Here, we present a protocol to efficiently direct human pluripotent stem cells (hPSCs) into hematopoietic stem and progenitor cells (HSPCs) under a chemically defined, albumin-free system. We describe the induction of aorta-gonad-mesonephros-like hematopoiesis from hPSCs into SOX17+ hemogenic endothelium and then into CD34+CD45+ HSPCs via application of Wnt activator and TGFß inhibitor, respectively. The generated HSPCs, characterized by flow cytometry and colony-forming unit assay, express definitive hematopoiesis markers and exhibit multilineage differentiation potential and the capacity to expand. For complete details on the use and execution of this protocol, please refer to Chang et al. (2022a, 2022b).1,2.

Chemically-defined generation of human hemogenic endothelium and definitive hematopoietic progenitor cells.

Human hematopoietic stem cells (HSCs), which arise from aorta-gonad-mesonephros (AGM), are widely used to treat blood diseases and cancers. However, a technique for their robust generation in vitro is still missing. Here we show temporal manipulation of Wnt signaling is sufficient and essential to induce AGM-like hematopoiesis from human pluripotent stem cells.

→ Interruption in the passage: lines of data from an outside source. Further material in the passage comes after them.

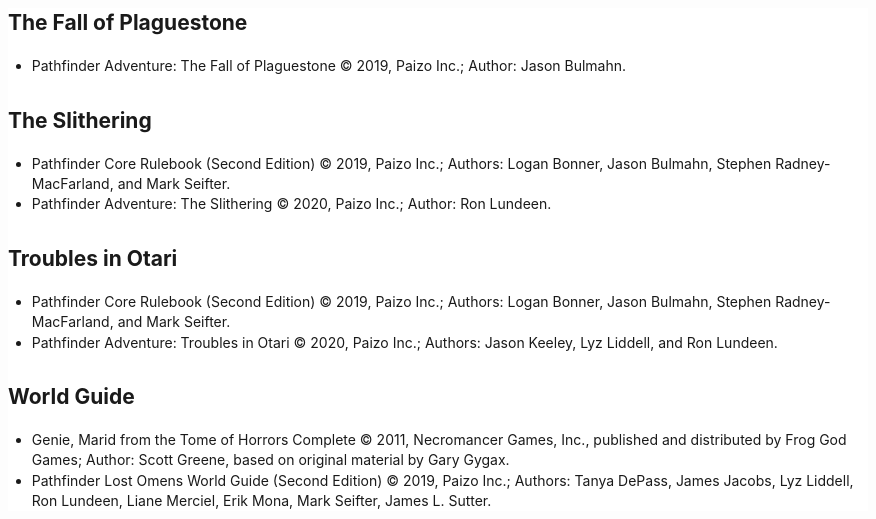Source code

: ## The Fall of Plaguestone
- Pathfinder Adventure: The Fall of Plaguestone © 2019, Paizo Inc.; Author: Jason Bulmahn.

## The Slithering
- Pathfinder Core Rulebook (Second Edition) © 2019, Paizo Inc.; Authors: Logan Bonner, Jason Bulmahn, Stephen Radney-MacFarland, and Mark Seifter.
- Pathfinder Adventure: The Slithering © 2020, Paizo Inc.; Author: Ron Lundeen.

## Troubles in Otari
- Pathfinder Core Rulebook (Second Edition) © 2019, Paizo Inc.; Authors: Logan Bonner, Jason Bulmahn, Stephen Radney-MacFarland, and Mark Seifter.
- Pathfinder Adventure: Troubles in Otari © 2020, Paizo Inc.; Authors: Jason Keeley, Lyz Liddell, and Ron Lundeen.

## World Guide
- Genie, Marid from the Tome of Horrors Complete © 2011, Necromancer Games, Inc., published and distributed by Frog God Games; Author: Scott Greene, based on original material by Gary Gygax.
- Pathfinder Lost Omens World Guide (Second Edition) © 2019, Paizo Inc.; Authors: Tanya DePass, James Jacobs, Lyz Liddell, Ron Lundeen, Liane Merciel, Erik Mona, Mark Seifter, James L. Sutter.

TGFß inhibition at the stage of aorta-like SOX17+CD235a- hemogenic endothelium yielded AGM-like hematopoietic progenitors, which closely resembled primary cord blood HSCs at the transcriptional level and contained diverse lineage-primed progenitor populations via single cell RNA-sequencing analysis. Notably, the resulting definitive cells presented lymphoid and myeloid potential in vitro; and could home to a definitive hematopoietic site in zebrafish and rescue bloodless zebrafish after transplantation. Engraftment and multilineage repopulating activities were also observed in mouse recipients. Together, our work provided a chemically-defined and feeder-free culture platform for scalable generation of AGM-like hematopoietic progenitor cells, leading to enhanced production of functional blood and immune cells for various therapeutic applications.

Temporal Expression of Transcription Factor ID2 Improves Natural Killer Cell Differentiation from Human Pluripotent Stem Cells.

Natural killer (NK) cells are one type of innate lymphoid cells, and NK cell-based immunotherapy serves as a potentially curative therapy for cancers. However, the lack of reliable resources for a large amount of NK cells required for clinical infusion has limited the broader application of NK cells in targeted immunotherapy. Substantial effort has thus been made to generate NK-like cells from human pluripotent stem cells (hPSCs), but detailed molecular mechanisms regulating NK cell differentiation remain elusive, preventing us from developing robust strategies for NK cell production. Here, we genetically engineered hPSCs with inducible overexpression of transcription factors NFIL3, ID2, or SPI1 via CRISPR/Cas9-mediated gene knock-in and investigated their temporal roles during NK cell differentiation. Our results demonstrated ID2 overexpression significantly promoted NK cell generation compared with NFIL3 and SPI1 overexpression under a chemically defined, feeder-free culture condition. The resulting ID2 hPSC-derived NK cells exhibited various mature NK-specific markers and displayed effective tumor-killing activities, comparable to NK cells derived from wildtype hPSCs. Our study provides a new platform for efficient NK cell production, serving as a realistic off-the-shelf cell source for targeted cancer immunotherapy.